Natalie yanks a strand of black hair over her eyes, wraps it around her baby finger, whose tip reddens. She darts into the WC at the back of the studio and closes the warped door, her head bumping the bare bulb, which alternates glare and gloom as she consults the mirror: emerald ball gown cinched at the waist, box-pleated skirt, polka-dot overlay. It’s as if she were wearing three outfits at once, none of them hers. She tucks her hair under a cream beret but it hardly helps, the same gawky twenty-six-year-old looking back, all elbows and knees, a manly jaw, deep- set black eyes, as uncertain as if drawn with smudged charcoal, the worry lines added in fine- nib pen.

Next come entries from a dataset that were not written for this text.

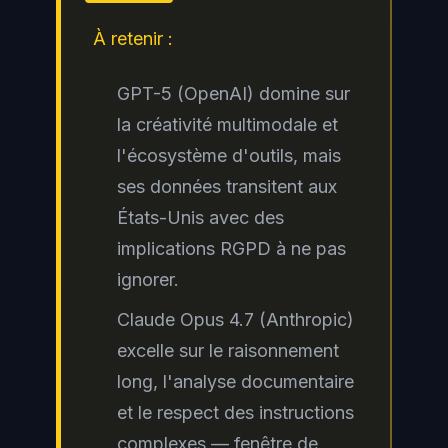
À retenir :
GPT-5 (OpenAI) domine sur
la créativité multimodale et
l'écosystème d'outils, mais
ses données transitent aux
États-Unis avec des
implications RGPD à ne pas
ignorer.
Claude Opus 4.7 (Anthropic)
excelle sur le raisonnement
long, l'analyse documentaire
et le respect des instructions
complexes — fenêtre de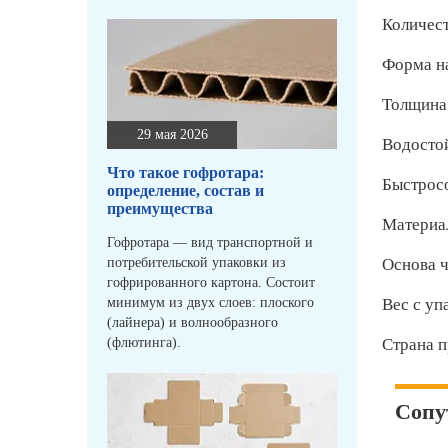
Количест
Форма н
Толщина
29 мая 2026
Водосто
Что такое гофротара:
Быстрос
определение, состав и
преимущества
Материа
Гофротара — вид транспортной и
потребительской упаковки из
Основа 
гофрированного картона. Состоит
минимум из двух слоев: плоского
Вес с уп
(лайнера) и волнообразного
(флютинга).
Страна п
Сопу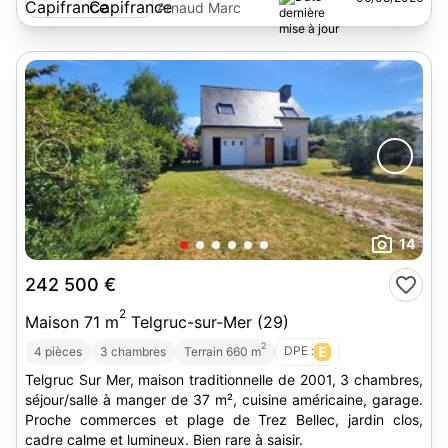
Arnaud Marc
14
242 500 €
2
Maison 71 m
Telgruc-sur-Mer (29)
2
DPE :
E
4 pièces
3 chambres
Terrain 660 m
Telgruc Sur Mer, maison traditionnelle de 2001, 3 chambres,
séjour/salle à manger de 37 m², cuisine américaine, garage.
Proche commerces et plage de Trez Bellec, jardin clos,
cadre calme et lumineux. Bien rare à saisir.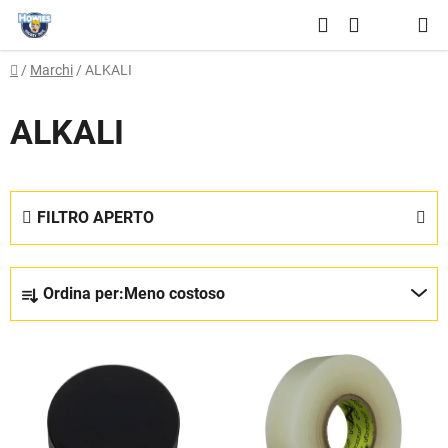
Vai
Ricerca
al
CARRELLO
contenuto
Casa
/
Marchi
/
ALKALI
DELLA
SPESA
ALKALI
FILTRO APERTO
O
Ordina per:
Meno costoso
r
d
E
i
l
n
e
a
n
m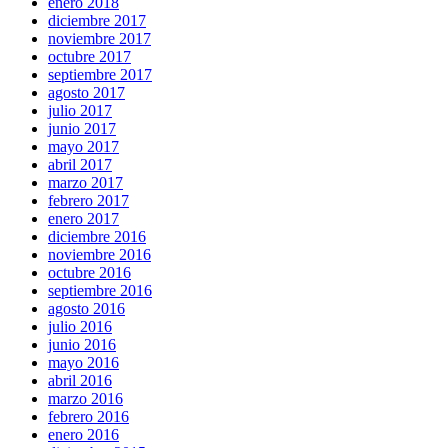
enero 2018
diciembre 2017
noviembre 2017
octubre 2017
septiembre 2017
agosto 2017
julio 2017
junio 2017
mayo 2017
abril 2017
marzo 2017
febrero 2017
enero 2017
diciembre 2016
noviembre 2016
octubre 2016
septiembre 2016
agosto 2016
julio 2016
junio 2016
mayo 2016
abril 2016
marzo 2016
febrero 2016
enero 2016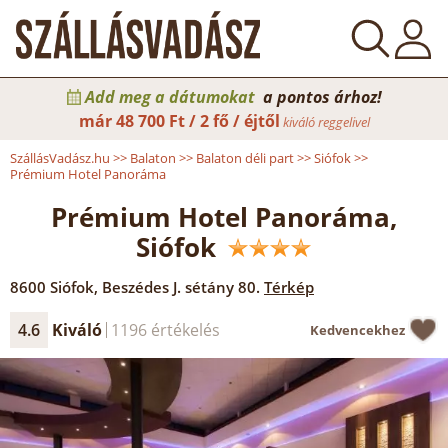
Add meg a dátumokat
a pontos árhoz!
már
48 700 Ft / 2 fő / éjtől
kiváló reggelivel
SzállásVadász.hu
>>
Balaton
>>
Balaton déli part
>>
Siófok
>>
Prémium Hotel Panoráma
Prémium Hotel Panoráma,
Siófok
8600
Siófok
,
Beszédes J. sétány 80.
Térkép
4.6
Kiváló
1196 értékelés
Kedvencekhez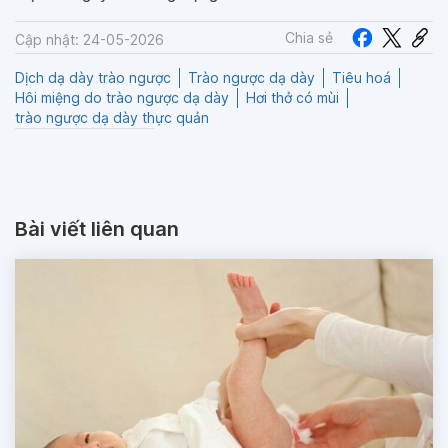
Chia sẻ
Cập nhật: 24-05-2026
Dịch dạ dày trào ngược
Trào ngược dạ dày
Tiêu hoá
Hôi miệng do trào ngược dạ dày
Hơi thở có mùi
trào ngược dạ dày thực quản
Bài viết liên quan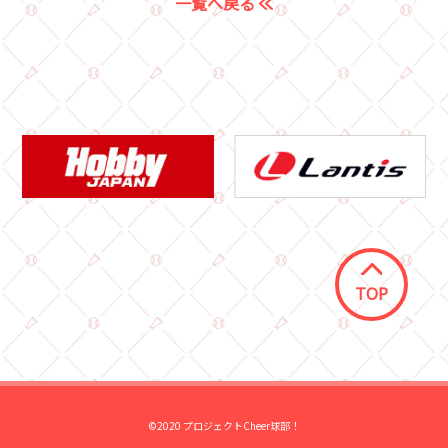
一覧へ戻る
TOP
©2020 プロジェクトCheer球部！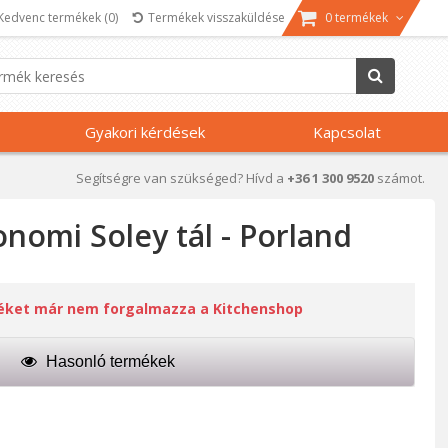
Kedvenc termékek
(0)
Termékek visszaküldése
0 termékek
Gyakori kérdések
Kapcsolat
Segítségre van szükséged? Hívd a
+36 1 300 9520
számot.
nomi Soley tál - Porland
méket már nem forgalmazza a Kitchenshop
Hasonló termékek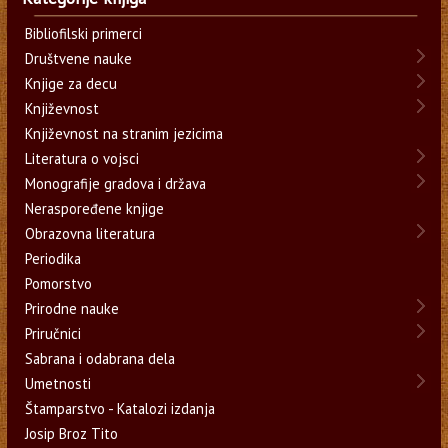
Bibliofilski primerci
Društvene nauke
Knjige za decu
Književnost
Književnost na stranim jezicima
Literatura o vojsci
Monografije gradova i država
Neraspoređene knjige
Obrazovna literatura
Periodika
Pomorstvo
Prirodne nauke
Priručnici
Sabrana i odabrana dela
Umetnosti
Štamparstvo - Katalozi izdanja
Josip Broz Tito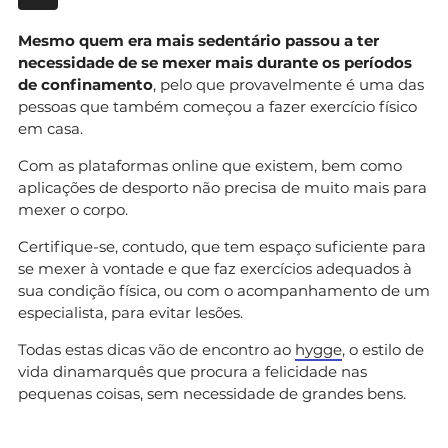
Mesmo quem era mais sedentário passou a ter
necessidade de se mexer mais durante os períodos
de confinamento
, pelo que provavelmente é uma das
pessoas que também começou a fazer exercício físico
em casa.
Com as plataformas online que existem, bem como
aplicações de desporto não precisa de muito mais para
mexer o corpo.
Certifique-se, contudo, que tem espaço suficiente para
se mexer à vontade e que faz exercícios adequados à
sua condição física, ou com o acompanhamento de um
especialista, para evitar lesões.
Todas estas dicas vão de encontro ao
hygge
, o estilo de
vida dinamarquês que procura a felicidade nas
pequenas coisas, sem necessidade de grandes bens.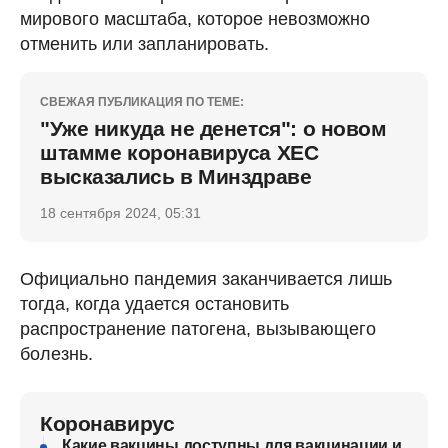
мирового масштаба, которое невозможно
отменить или запланировать.
СВЕЖАЯ ПУБЛИКАЦИЯ ПО ТЕМЕ:
"Уже никуда не денется": о новом
штамме коронавируса ХЕС
высказались в Минздраве
18 сентября 2024, 05:31
Официально пандемия заканчивается лишь
тогда, когда удается остановить
распространение патогена, вызывающего
болезнь.
Коронавирус
Какие вакцины доступны для вакцинации и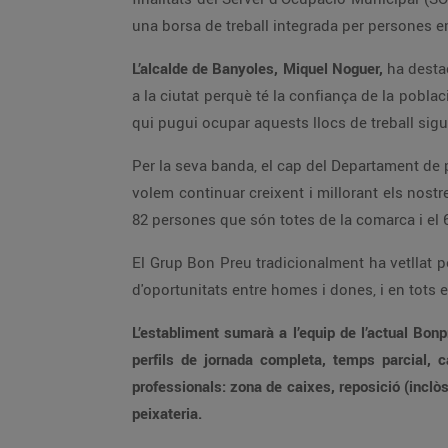
una borsa de treball integrada per persones
L’alcalde de Banyoles, Miquel Noguer,
ha desta
a la ciutat perquè té la confiança de la pobl
qui pugui ocupar aquests llocs de treball sigu
Per la seva banda, el cap del Departament de
volem continuar creixent i millorant els nostr
82 persones que són totes de la comarca i el
El Grup Bon Preu tradicionalment ha vetllat p
d'oportunitats entre homes i dones, i en tots
L’establiment sumarà a l’equip de l’actual Bo
perfils de jornada completa, temps parcial, 
professionals: zona de caixes, reposició (inclòs t
peixateria.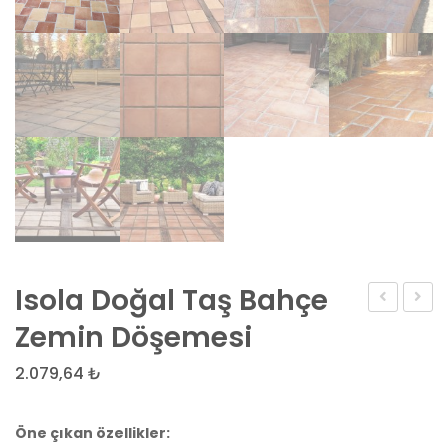
Isola Doğal Taş Bahçe
Yuvarlak
Bahç
Zemin Döşemesi
Halı
Zemi
2.079,64
₺
Döşe
Öne çıkan özellikler: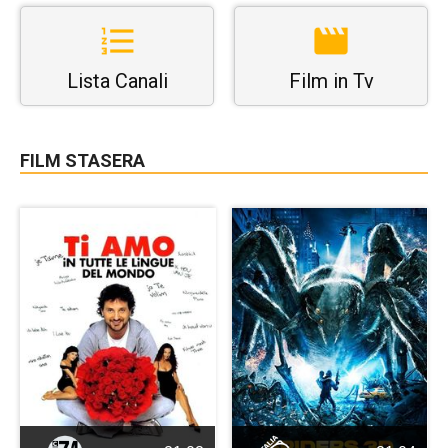
Lista Canali
Film in Tv
FILM STASERA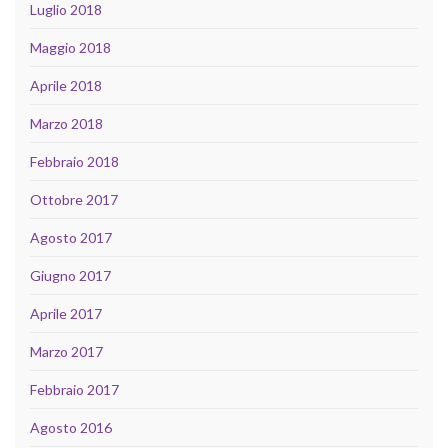
Luglio 2018
Maggio 2018
Aprile 2018
Marzo 2018
Febbraio 2018
Ottobre 2017
Agosto 2017
Giugno 2017
Aprile 2017
Marzo 2017
Febbraio 2017
Agosto 2016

She joins Bear, who remains naked in the doorway, a puff of smoke released from his pipe. “I’m not even acceptable,” she tells him, and he rests a rough palm against the swell of her bosom, firmly enough to quicken her pulse. He strides to his leather suitcase and plucks out neckties, one for himself, one for their son. Bear raises the louder tie, holding it up as if considering a mackerel. He sends Pinch to fetch the canvas shears, with which he snips one of the ties in half, twirling it around the boy’s neck. “What do you say, kiddo?” Bear grins, the beard rising to his eyes, which disappear into slits. “Natty, I love the hell out of you. And I listen the hell out of you. But damn it, sweetie, we are going.”

She clutches one hand in the other. “Well then, hurry!” she responds, quickstepping past her husband, nearly stumbling as she crouches to knot their son’s tie. Natalie touches Pinch’s forehead, her hand throbbing against his brow, jittery fingers like a secret message: “We waited all this time, Pinchy, and now he’s here!”

Bear, who moved in only weeks earlier, approaches his son, mussing the boy’s fine sandy hair (quite like Dad’s), playfully flicking the kid’s nervous chin (like his mother’s), while Pinch’s blue eyes (with an urgency all their own) gaze up, awaiting his father’s command.